Genetic mutations may account for schizophrenia
According to a recent online report in Sciencepress a wide range of genetic mutations may account for schizophrenia. According to Jon McClellan, M.D., of the University of Washington and colleagues, 15% of patients with schizophrenia in his study had novel duplications and deletions of genetic material. Conversely, only 5% of healthy controls matched by ancestry were found to have the variations. The changes in genetic material were found to more often than not effect neurodevelopment, according to the researchers. The following is an excerpt of an article from MedPageToday.com that reviews the study:
Most genetic research into schizophrenia assumes that the illness is caused by combinations of common alleles, each with a modest effect — the “common disease-common allele” model, Dr. McClellan and colleagues said.

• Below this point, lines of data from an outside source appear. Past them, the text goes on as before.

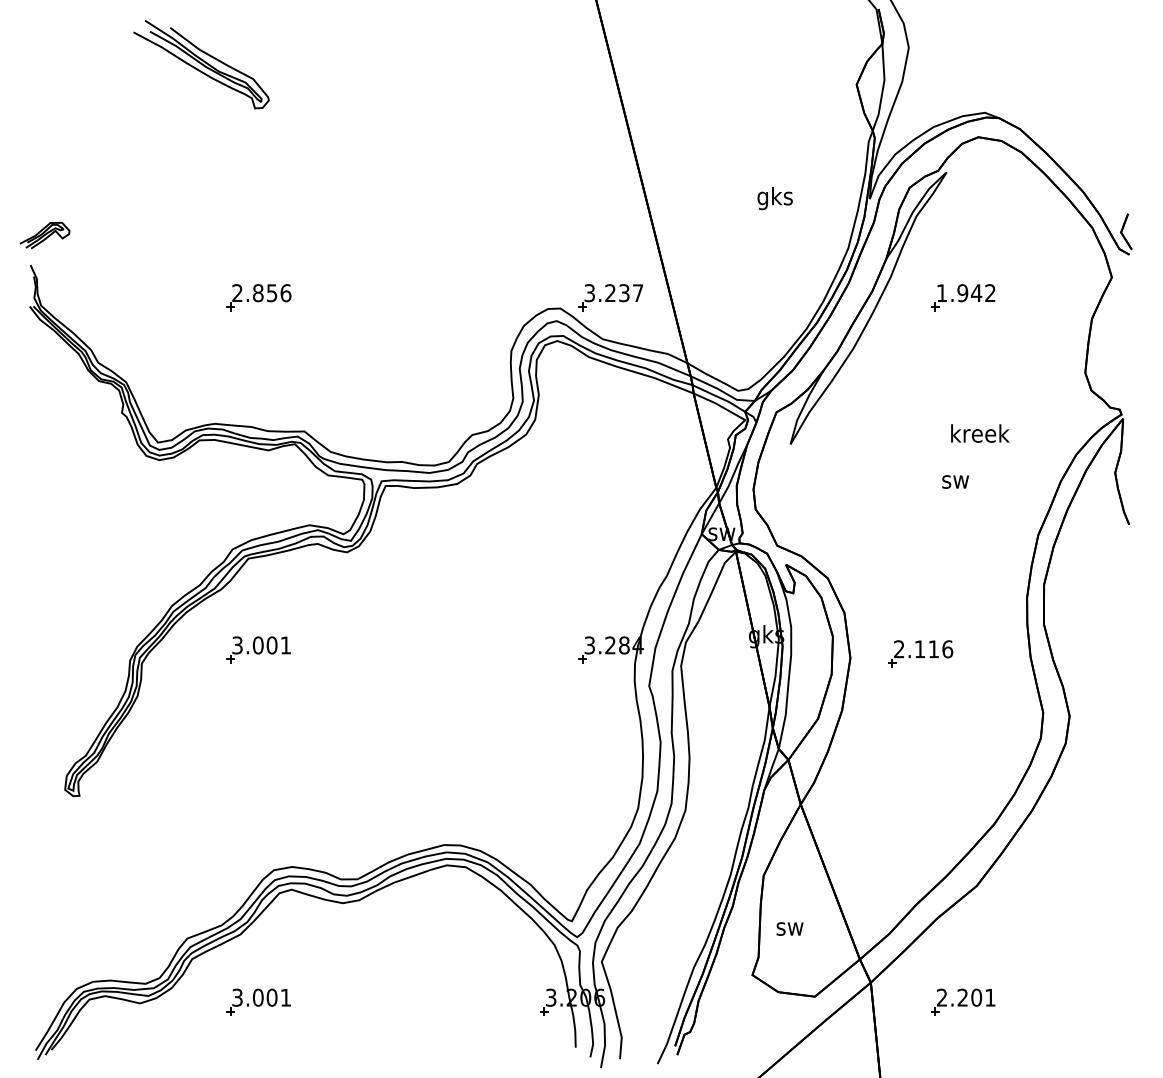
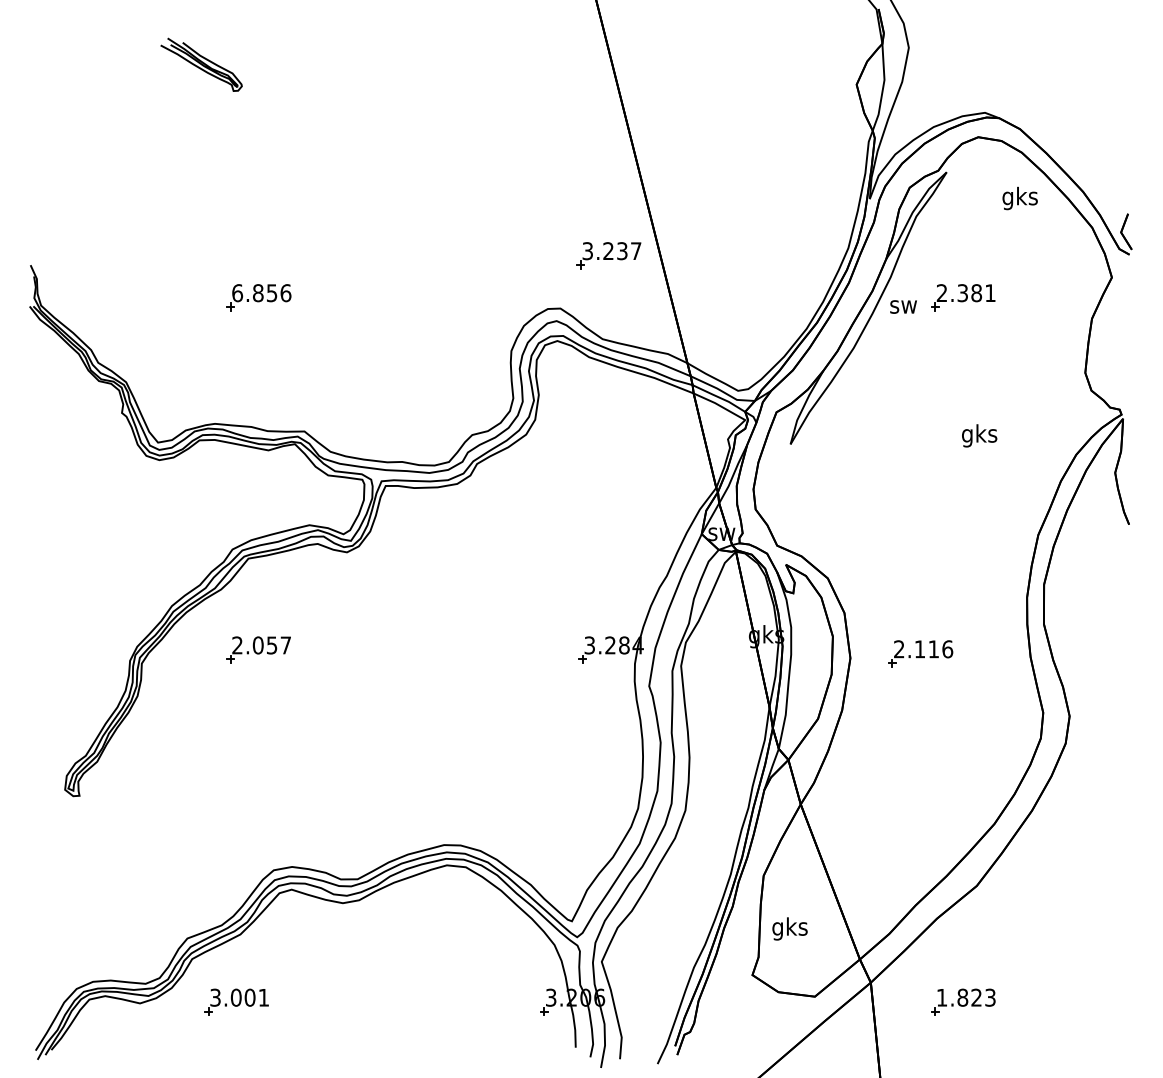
part at (201, 64) size: 137x90 px -> 83x55 px
text at (774, 198) position: (774, 198) -> (1019, 198)
part at (44, 235): present -> none
text at (237, 293): 2.856 -> 6.856
text at (965, 293): 1.942 -> 2.381
part at (610, 297) position: (610, 297) -> (608, 255)
text at (980, 435): kreek -> gks
text at (955, 481) position: (955, 481) -> (903, 306)
text at (261, 645): 3.001 -> 2.057
text at (789, 928): sw -> gks
text at (965, 997): 2.201 -> 1.823
part at (258, 1001) position: (258, 1001) -> (236, 1001)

The current study suggested another model, they said. “Some mutations predisposing to schizophrenia are highly penetrant, individually rare, and of recent origin, even specific to single cases or families.”
The model would explain why researchers have had trouble finding common genetic variants that are linked to the disease, they said.
In that model, the researchers said, the key factor is not a particular mutation, but the disruption of key genes by any mutation.
“Neurodevelopmental pathways involve hundreds of genes,” they said. “A severe mutation in any one of these genes may lead to a psychopathological phenotype.”
What’s more, they said, different mutations in the same gene might lead to schizophrenia, autism, mental retardation, or perhaps no clinical outcome at all.